I just returned from speaking at the Women in Chemicals Conference in Chicago. The talk was called Own Your Image,and the room was full of high-performing, high-capacity professionals, many of them women, but the message was for everyone.
Here’s what I told them, and what I’ll tell you:
Your personal brand is being shaped every day, whether you’re intentional about it or not.
Let me be clear:
Personal brand isn’t your job title.
It isn’t your LinkedIn profile or a clever elevator pitch.
Your personal brand is:
The way people feel when your name is spoken.
The clarity or confusion you leave behind in meetings.
The trust, or uncertainty, your leadership presence builds.
The energy you bring into a room, and the one that lingers after you leave.
It’s your essence. Your reputation. Your emotional footprint.
And if you don’t take ownership of it, it gets chosen for you.
By your silence. Your habits. Your over-functioning. Your tone. Your absence.
A story:
I was coaching a brilliant VP at a global tech company—smart, steady, and deeply respected by her team. But she wasn’t being tapped for cross-functional leadership, and it didn’t make sense.
“I’ve built this department from scratch,” she said.

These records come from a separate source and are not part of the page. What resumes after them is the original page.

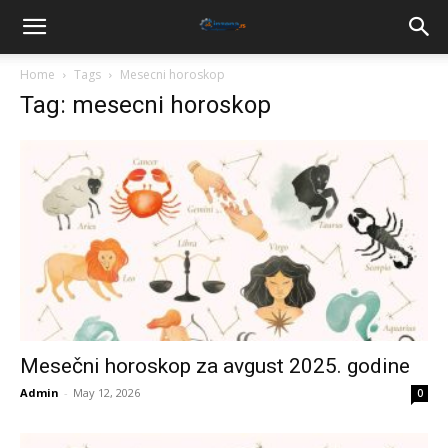
Home
Tags
Mesecni horoskop
Tag: mesecni horoskop
Mesečni horoskop za avgust 2025. godine
Admin
-
May 12, 2026
0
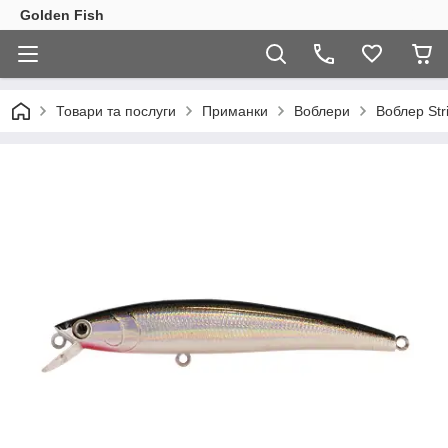
Golden Fish
Товари та послуги
Приманки
Воблери
Воблер Str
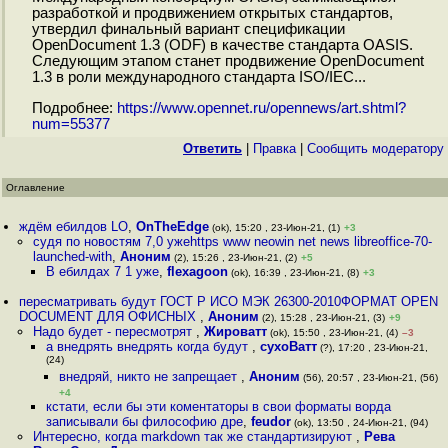
разработкой и продвижением открытых стандартов,
утвердил финальный вариант спецификации
OpenDocument 1.3 (ODF) в качестве стандарта OASIS.
Следующим этапом станет продвижение OpenDocument
1.3 в роли международного стандарта ISO/IEC...
Подробнее:
https://www.opennet.ru/opennews/art.shtml?
num=55377
Ответить
|
Правка
|
Cообщить модератору
Оглавление
ждём ебилдов LO
,
OnTheEdge
(ok), 15:20 , 23-Июн-21, (1)
+3
судя по новостям 7,0 ужеhttps www neowin net news libreoffice-70-
launched-with
,
Аноним
(2), 15:26 , 23-Июн-21, (2)
+5
В ебилдах 7 1 уже
,
flexagoon
(ok), 16:39 , 23-Июн-21, (8)
+3
пересматривать будут ГОСТ Р ИСО МЭК 26300-2010ФОРМАТ OPEN
DOCUMENT ДЛЯ ОФИСНЫХ
,
Аноним
(2), 15:28 , 23-Июн-21, (3)
+9
Надо будет - пересмотрят
,
Жироватт
(ok), 15:50 , 23-Июн-21, (4)
–3
а внедрять внедрять когда будут
,
сухоВатт
(?), 17:20 , 23-Июн-21,
(24)
внедряй, никто не запрещает
,
Аноним
(56), 20:57 , 23-Июн-21, (56)
+4
кстати, если бы эти коментаторы в свои форматы ворда
записывали бы философию дре
,
feudor
(ok), 13:50 , 24-Июн-21, (94)
Интересно, когда markdown так же стандартизируют
,
Рева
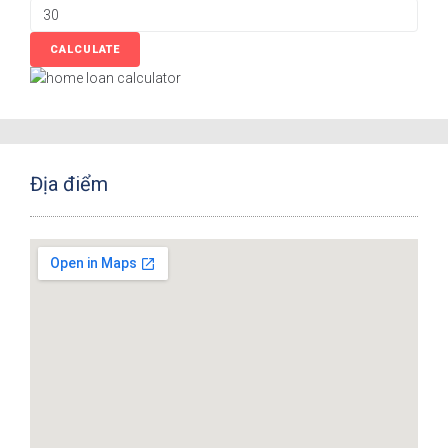
Địa điểm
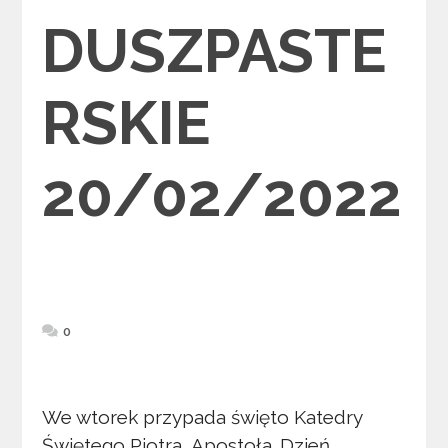
DUSZPASTE
RSKIE
20/02/2022
0
We wtorek przypada święto Katedry
Świętego Piotra, Apostoła. Dzień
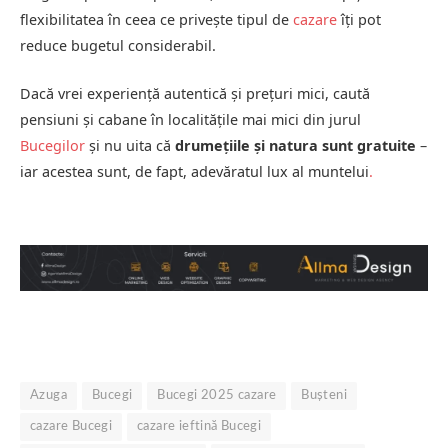
flexibilitatea în ceea ce privește tipul de
cazare
îți pot
reduce bugetul considerabil.
Dacă vrei experiență autentică și prețuri mici, caută
pensiuni și cabane în localitățile mai mici din jurul
Bucegilor
și nu uita că
drumețiile și natura sunt gratuite
–
iar acestea sunt, de fapt, adevăratul lux al muntelui
.
Azuga
Bucegi
Bucegi 2025 cazare
Bușteni
cazare Bucegi
cazare ieftină Bucegi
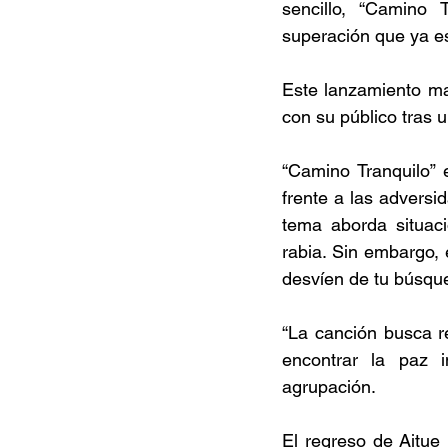
sencillo, “Camino
superación que ya est
Este lanzamiento ma
con su público tras 
“Camino Tranquilo”
frente a las adversi
tema aborda situaci
rabia. Sin embargo, 
desvíen de tu búsque
“La canción busca r
encontrar la paz i
agrupación.
El regreso de Aitue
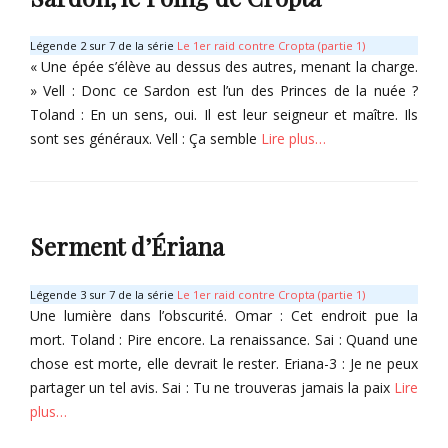
n
s
Légende 2 sur 7 de la série
Le 1er raid contre Cropta (partie 1)
c
« Une épée s’élève au dessus des autres, menant la charge.
r
» Vell : Donc ce Sardon est l’un des Princes de la nuée ?
i
Toland : En un sens, oui. Il est leur seigneur et maître. Ils
p
sont ses généraux. Vell : Ça semble
Lire plus…
t
i
Categories
o
G
n
r
s
Serment d’Ériana
i
(
m
i
o
n
Légende 3 sur 7 de la série
Le 1er raid contre Cropta (partie 1)
i
g
Une lumière dans l’obscurité. Omar : Cet endroit pue la
r
a
mort. Toland : Pire encore. La renaissance. Sai : Quand une
e
m
chose est morte, elle devrait le rester. Eriana-3 : Je ne peux
Tags
e
partager un tel avis. Sai : Tu ne trouveras jamais la paix
Lire
E
)
plus…
r
Tags
i
E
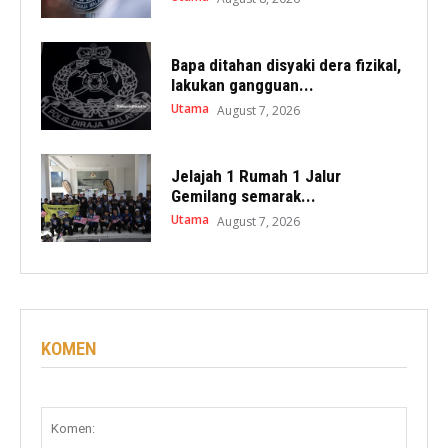
Bapa ditahan disyaki dera fizikal,
lakukan gangguan...
Utama
August 7, 2026
Jelajah 1 Rumah 1 Jalur
Gemilang semarak...
Utama
August 7, 2026
KOMEN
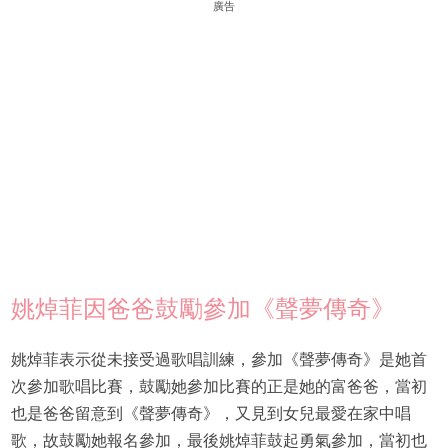
廣告
姚焯菲因爸爸鼓勵參加《聲夢傳奇》
姚焯菲表示從未接受過歌唱訓練，參加《聲夢傳奇》是她首
次參加歌唱比賽，鼓勵她參加比賽的正是她的富爸爸，當初
也是爸爸留意到《聲夢傳奇》，又見到女兒最愛在家中唱
歌，故鼓勵她報名參加，最後姚焯菲鼓起勇氣參加，當初也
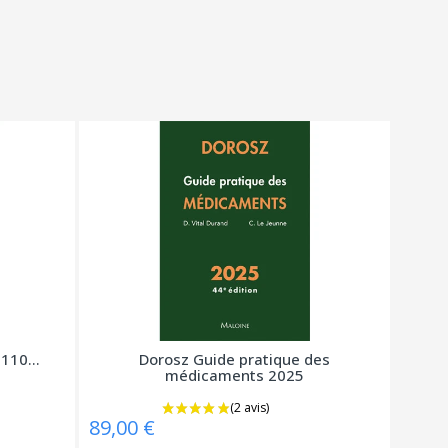
110...
Dorosz Guide pratique des
médicaments 2025
89,00 €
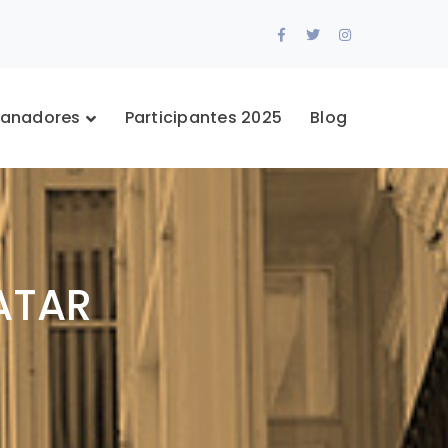
Facebook
Twitter
Instagram
Profile
Profile
Profile
anadores
Participantes 2025
Blog
ATAR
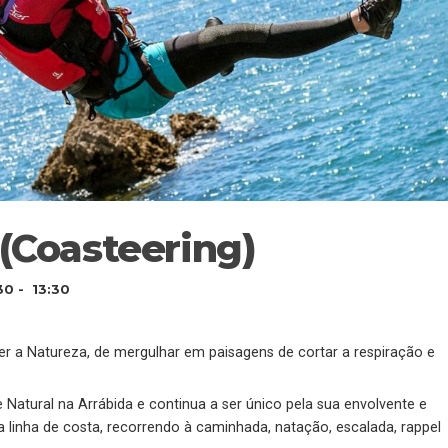
(Coasteering)
30 - 13:30
r a Natureza, de mergulhar em paisagens de cortar a respiração e
e Natural na Arrábida e continua a ser único pela sua envolvente e
a linha de costa, recorrendo à caminhada, natação, escalada, rappel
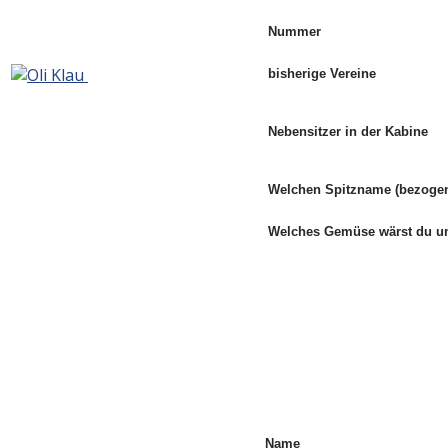
Nummer
bisherige Vereine
Nebensitzer in der Kabine
Welchen Spitzname (bezogen
Welches Gemüse wärst du 
Name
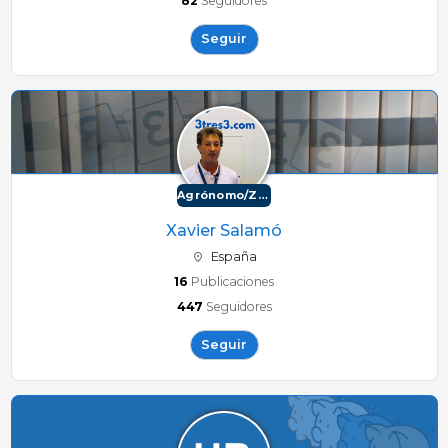
82
Seguidores
Seguir
Agrónomo/Zootécnico
Xavier Salamó
España
16
Publicaciones
447
Seguidores
Seguir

“I’ve hit every metric. But when decisions are made, I’m not in the room.”
We looked at her brand.
She was known as reliable. Calm. Behind-the-scenes effective.
That’s great but it wasn’t aligned with the influence she wanted.
So we worked on her presence, her language in meetings, how she framed her wins, how she claimed space.
Not by changing who she was but by aligning her behavior with her intended impact.
Six months later?
She was leading a strategic cross-functional initiative.
Not because her skills changed but because her image did.
Here’s why this matters for you:
Most people spend their careers assuming their work will speak for itself.
But we don’t live in a meritocracy.
We live in a world of perception.
And when perception doesn’t match intention, that’s where frustration grows.
You work hard.
You show up.
You care.
But you’re not seen clearly.
And here’s the truth:
You teach people how to see you.
Every day. Through your language. Your posture. Your follow-through. Your tone. Your advocacy.
A quick exercise:
Take 60 seconds and write down:
What 3 words do I want to be known for?
Not the words people say about you now.
The ones that feel like home, the words that name who you are when you’re truly at your best.
Now ask:
Am I reinforcing these every day or unintentionally eroding them?
If your answer surprises you, that’s okay.
This work isn’t about shame.
It’s about awareness.
And from awareness, we get choice.
You have the power to shape how you’re seen.
To show up not as a role you’ve inherited but as the leader you’ve become.
Not someday. But now.
Own your image.
Because if you don’t…
The world will write your story for you.